━━━ Records supplied

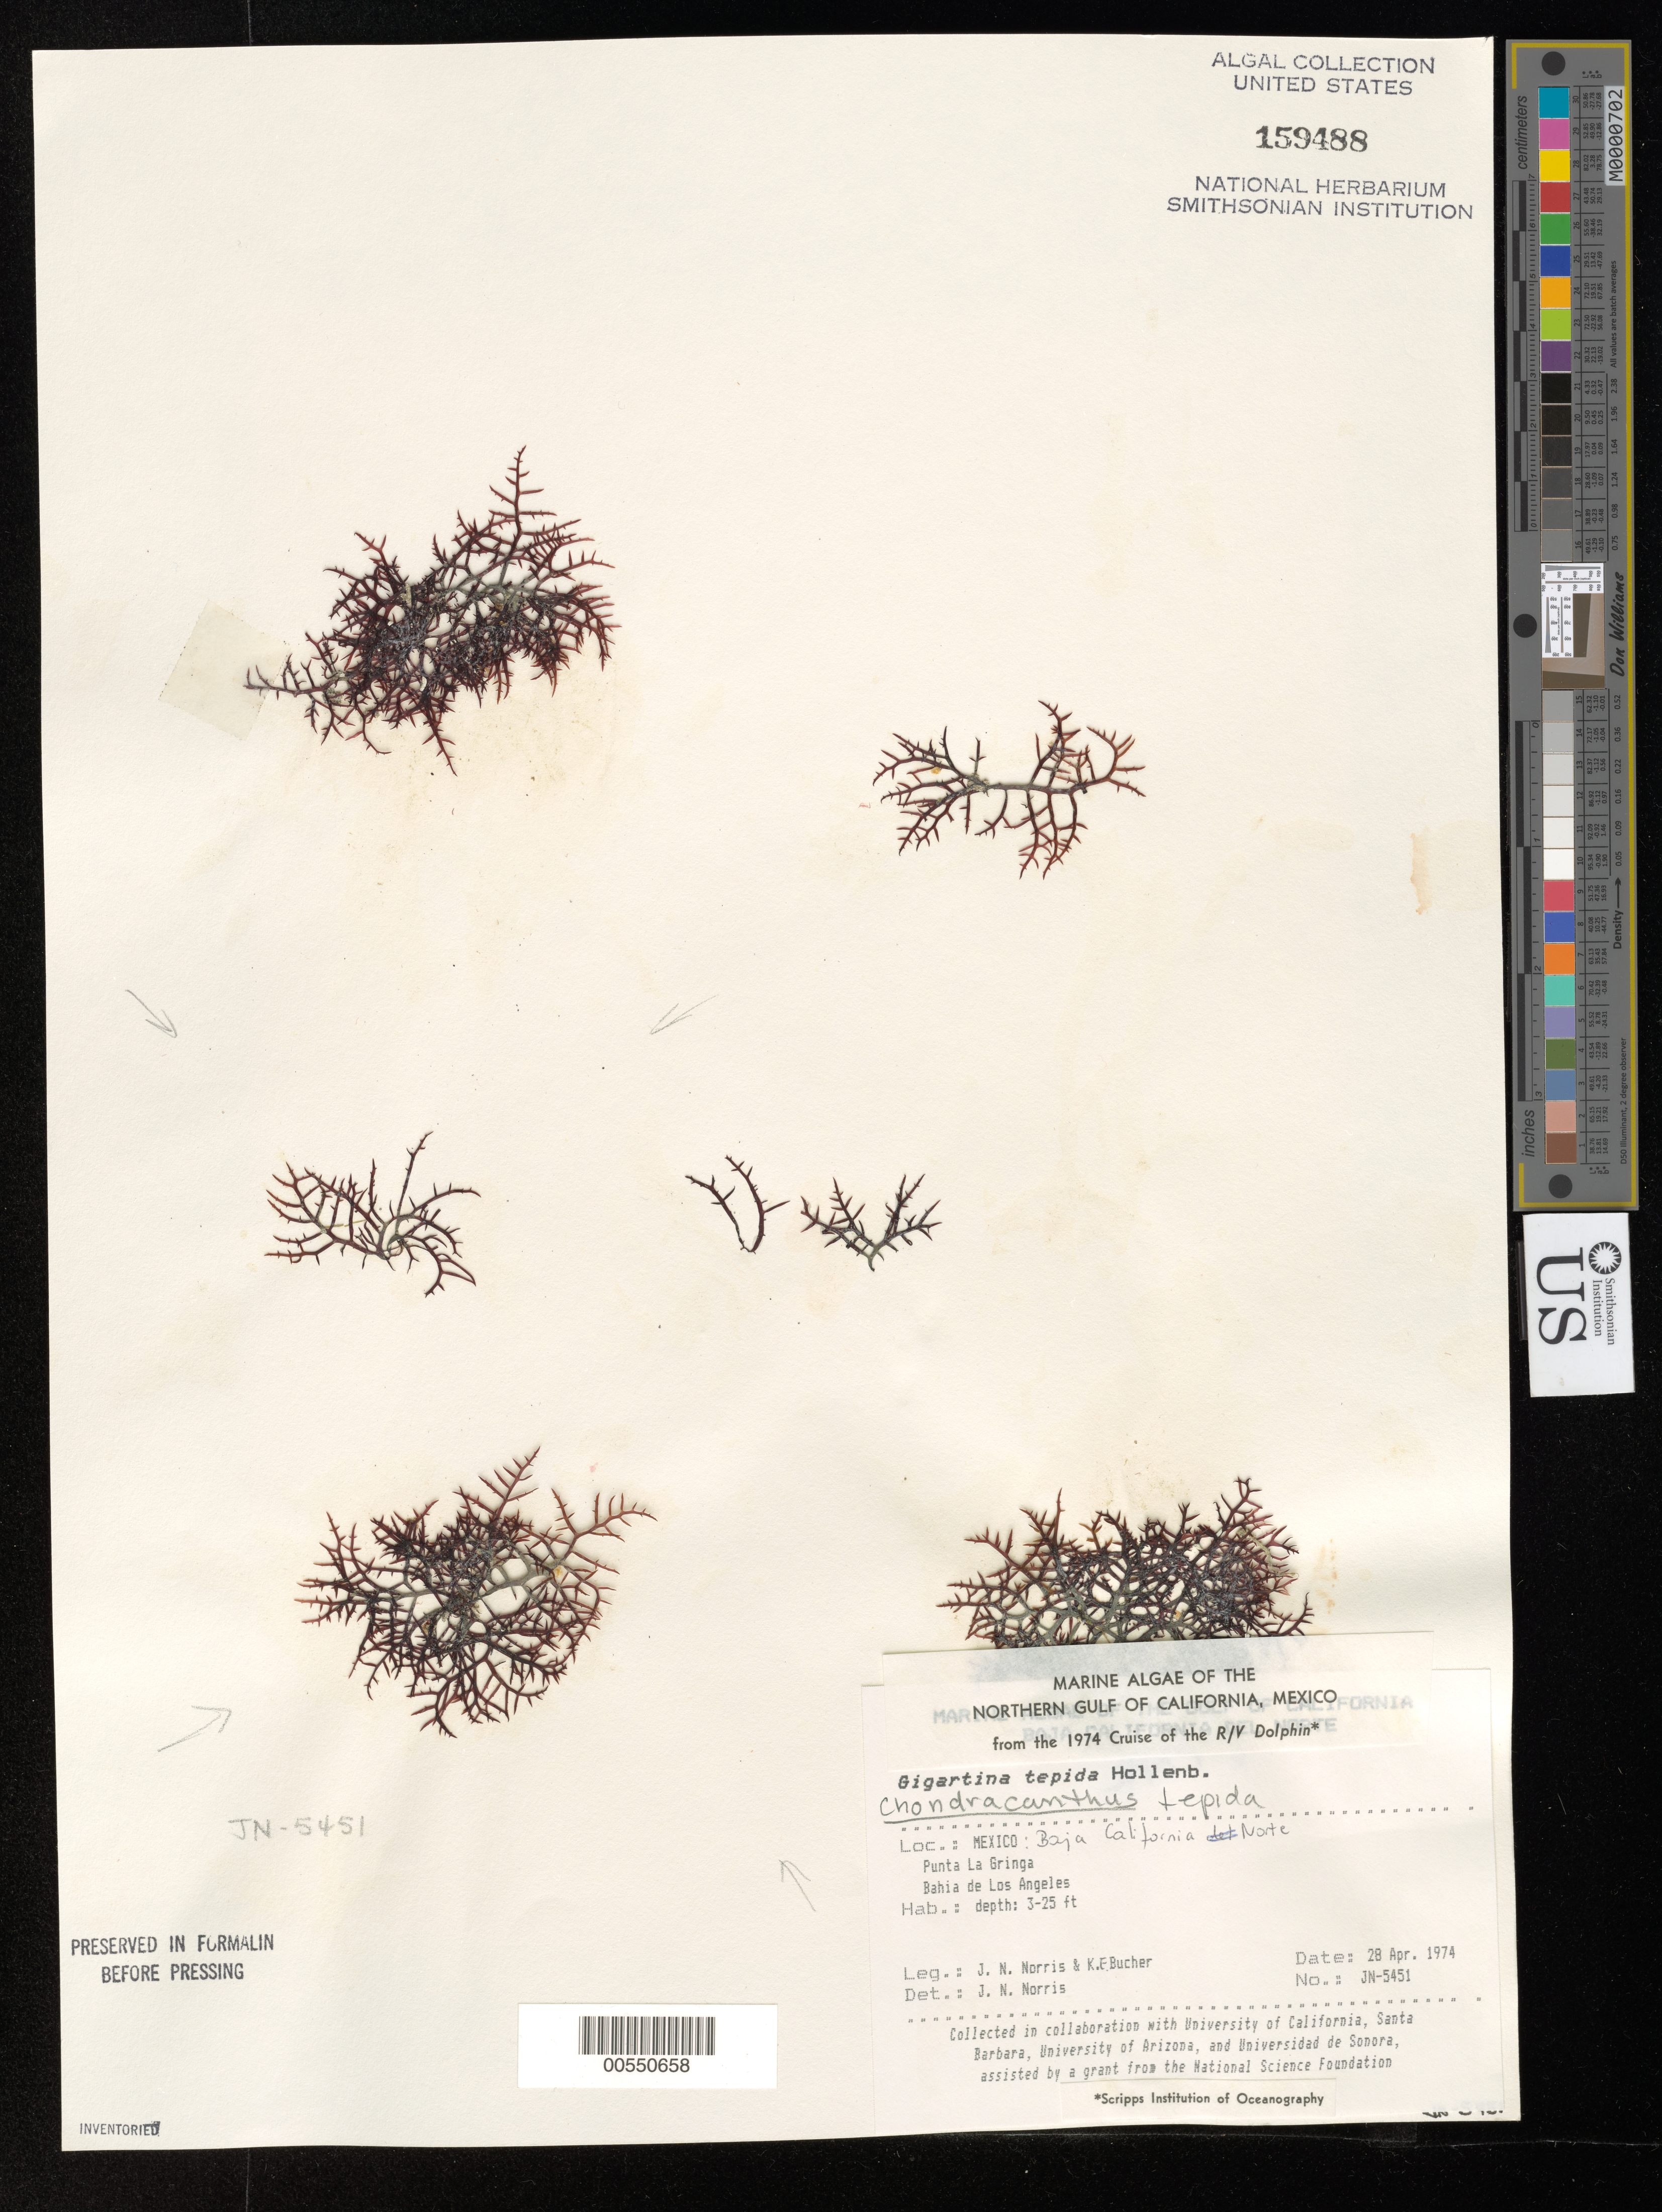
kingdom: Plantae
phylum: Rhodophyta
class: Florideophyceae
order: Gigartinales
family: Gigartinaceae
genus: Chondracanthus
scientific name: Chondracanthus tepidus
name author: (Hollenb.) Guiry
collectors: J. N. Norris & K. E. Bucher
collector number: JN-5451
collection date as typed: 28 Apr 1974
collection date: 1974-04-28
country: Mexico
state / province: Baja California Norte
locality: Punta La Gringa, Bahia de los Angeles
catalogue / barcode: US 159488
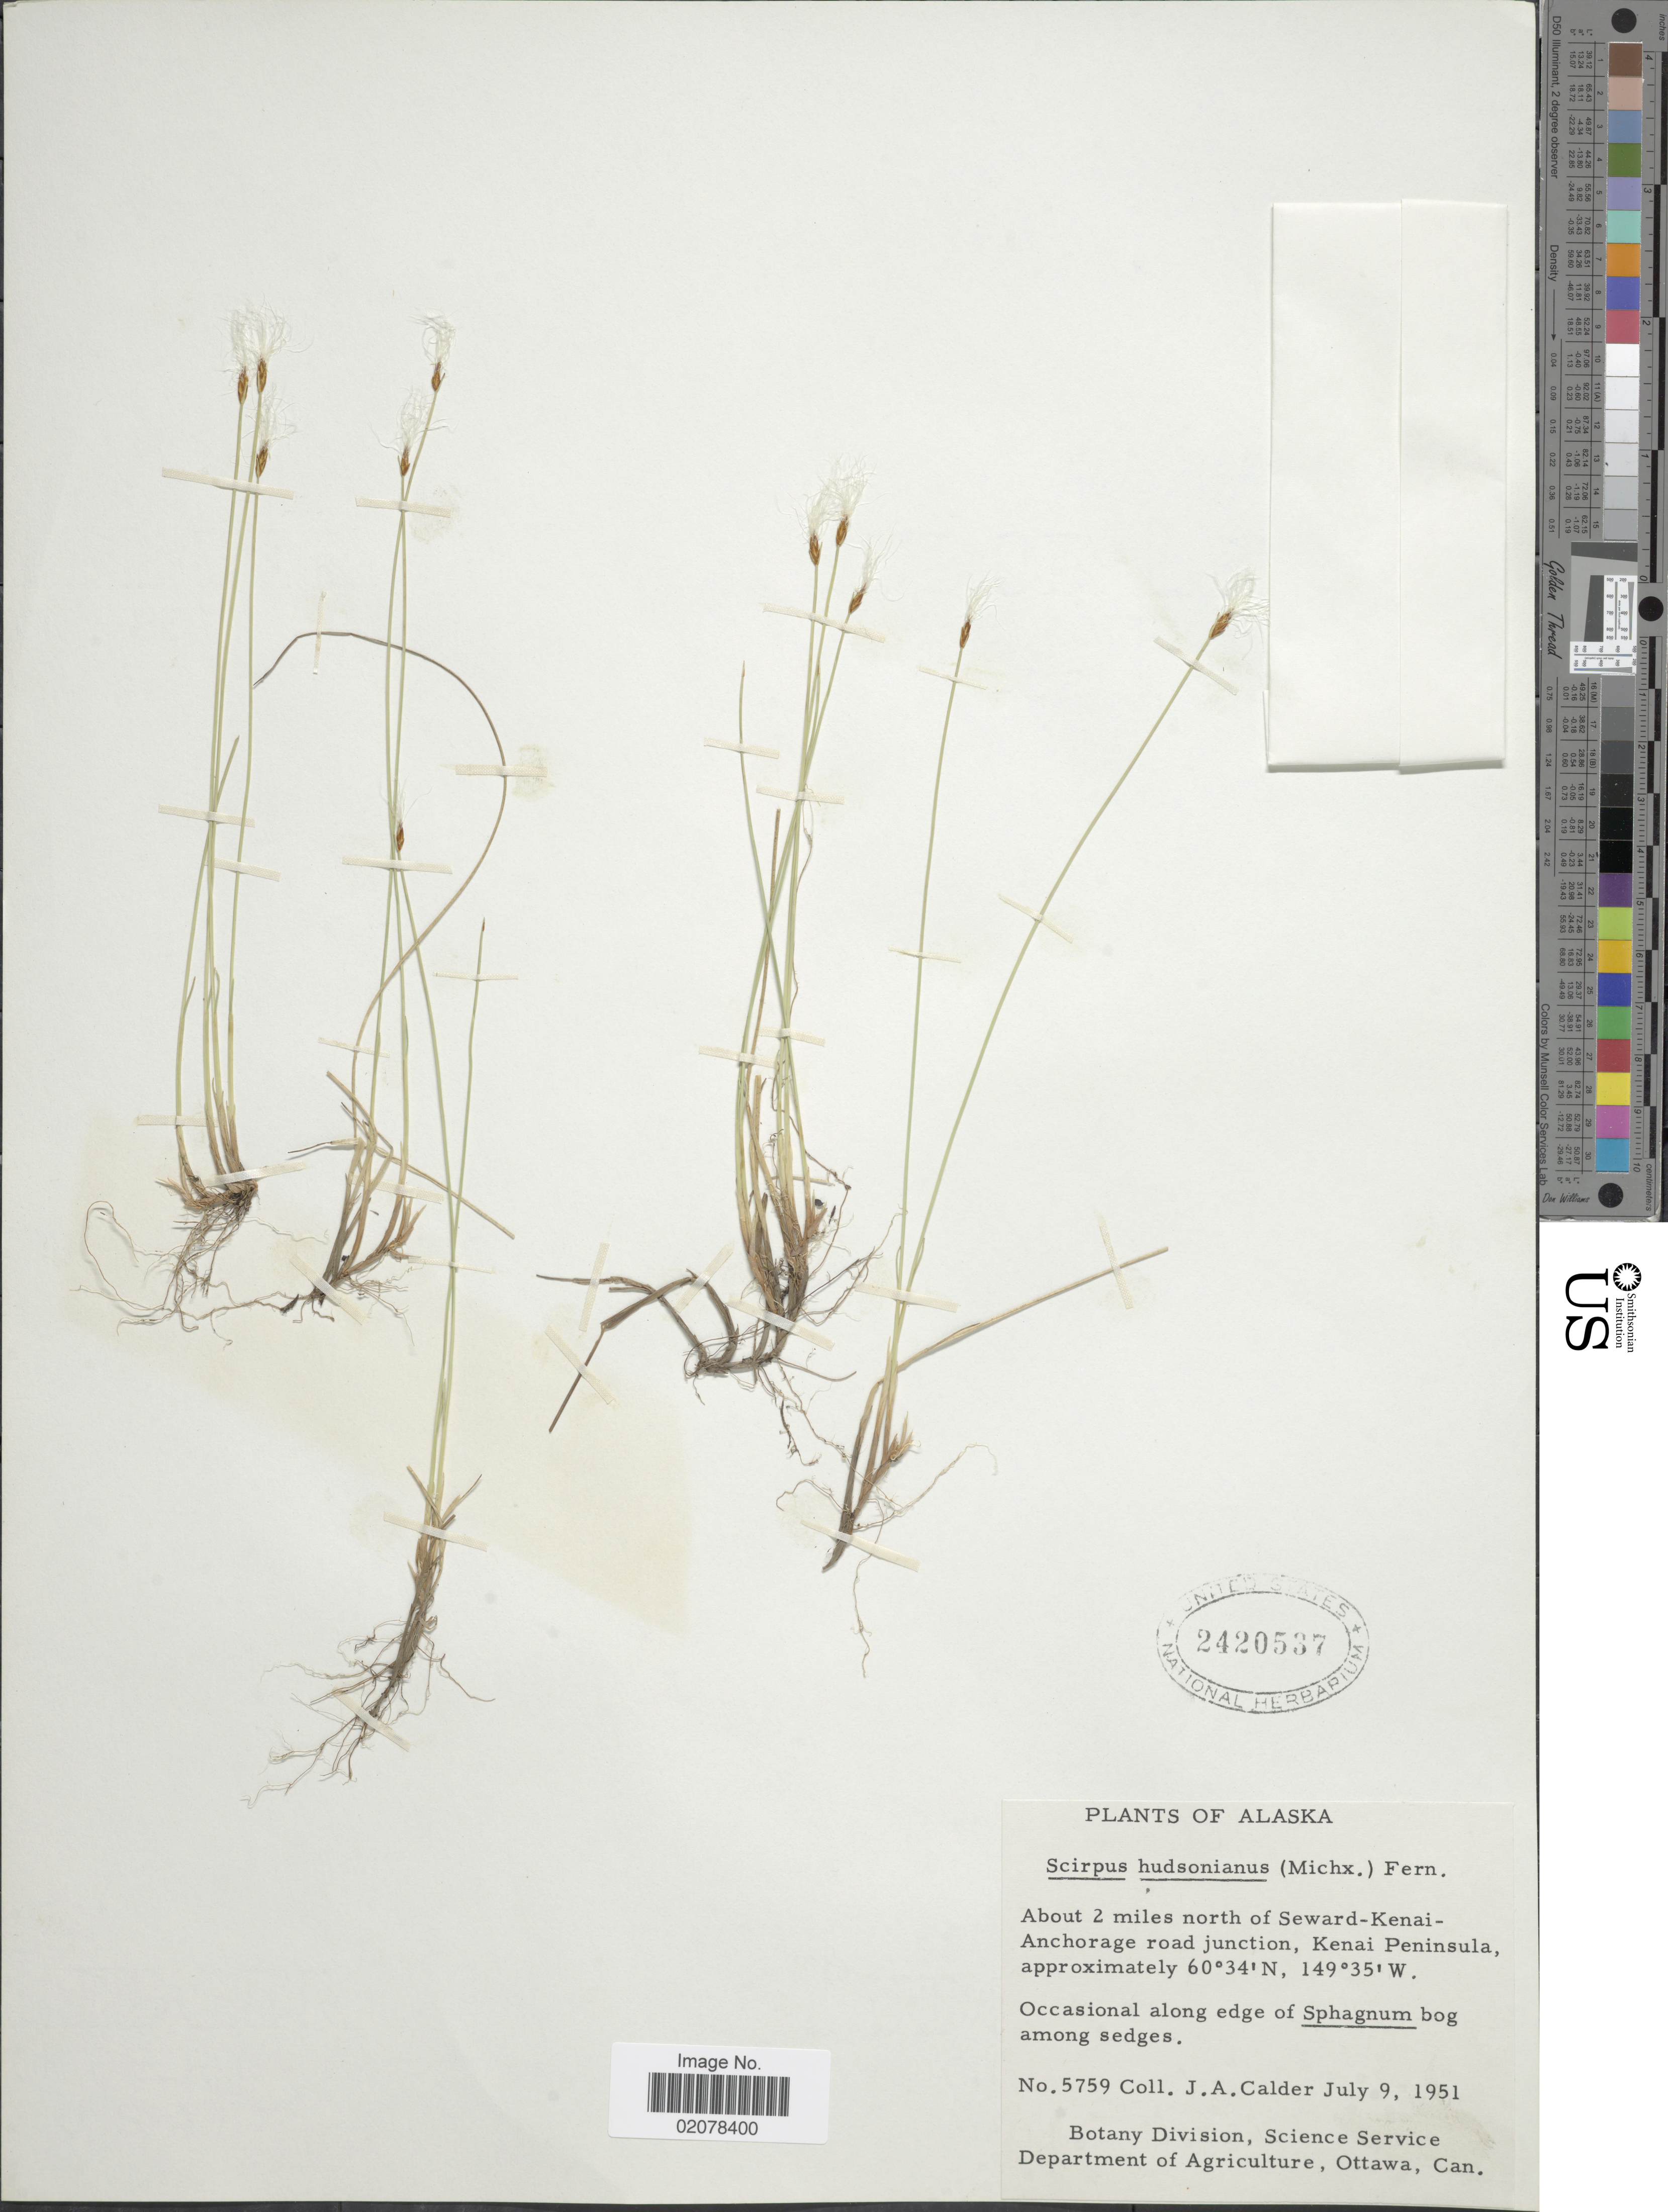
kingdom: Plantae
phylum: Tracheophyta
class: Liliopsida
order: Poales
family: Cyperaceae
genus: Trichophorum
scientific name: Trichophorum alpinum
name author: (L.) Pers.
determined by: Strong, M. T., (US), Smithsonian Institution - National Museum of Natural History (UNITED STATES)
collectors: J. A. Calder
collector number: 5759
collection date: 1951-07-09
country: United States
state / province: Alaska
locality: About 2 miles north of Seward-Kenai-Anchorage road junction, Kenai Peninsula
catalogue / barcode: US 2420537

━━━━━━

What you will do
Update the lines above by changing every "scientific name" to "taxon name" and keeping everything else the same. Leave the pictures out.

Completed task
kingdom: Plantae
phylum: Rhodophyta
class: Florideophyceae
order: Gigartinales
family: Gigartinaceae
genus: Chondracanthus
taxon name: Chondracanthus tepidus
name author: (Hollenb.) Guiry
collectors: J. N. Norris & K. E. Bucher
collector number: JN-5451
collection date as typed: 28 Apr 1974
collection date: 1974-04-28
country: Mexico
state / province: Baja California Norte
locality: Punta La Gringa, Bahia de los Angeles
catalogue / barcode: US 159488
kingdom: Plantae
phylum: Tracheophyta
class: Liliopsida
order: Poales
family: Cyperaceae
genus: Trichophorum
taxon name: Trichophorum alpinum
name author: (L.) Pers.
determined by: Strong, M. T., (US), Smithsonian Institution - National Museum of Natural History (UNITED STATES)
collectors: J. A. Calder
collector number: 5759
collection date: 1951-07-09
country: United States
state / province: Alaska
locality: About 2 miles north of Seward-Kenai-Anchorage road junction, Kenai Peninsula
catalogue / barcode: US 2420537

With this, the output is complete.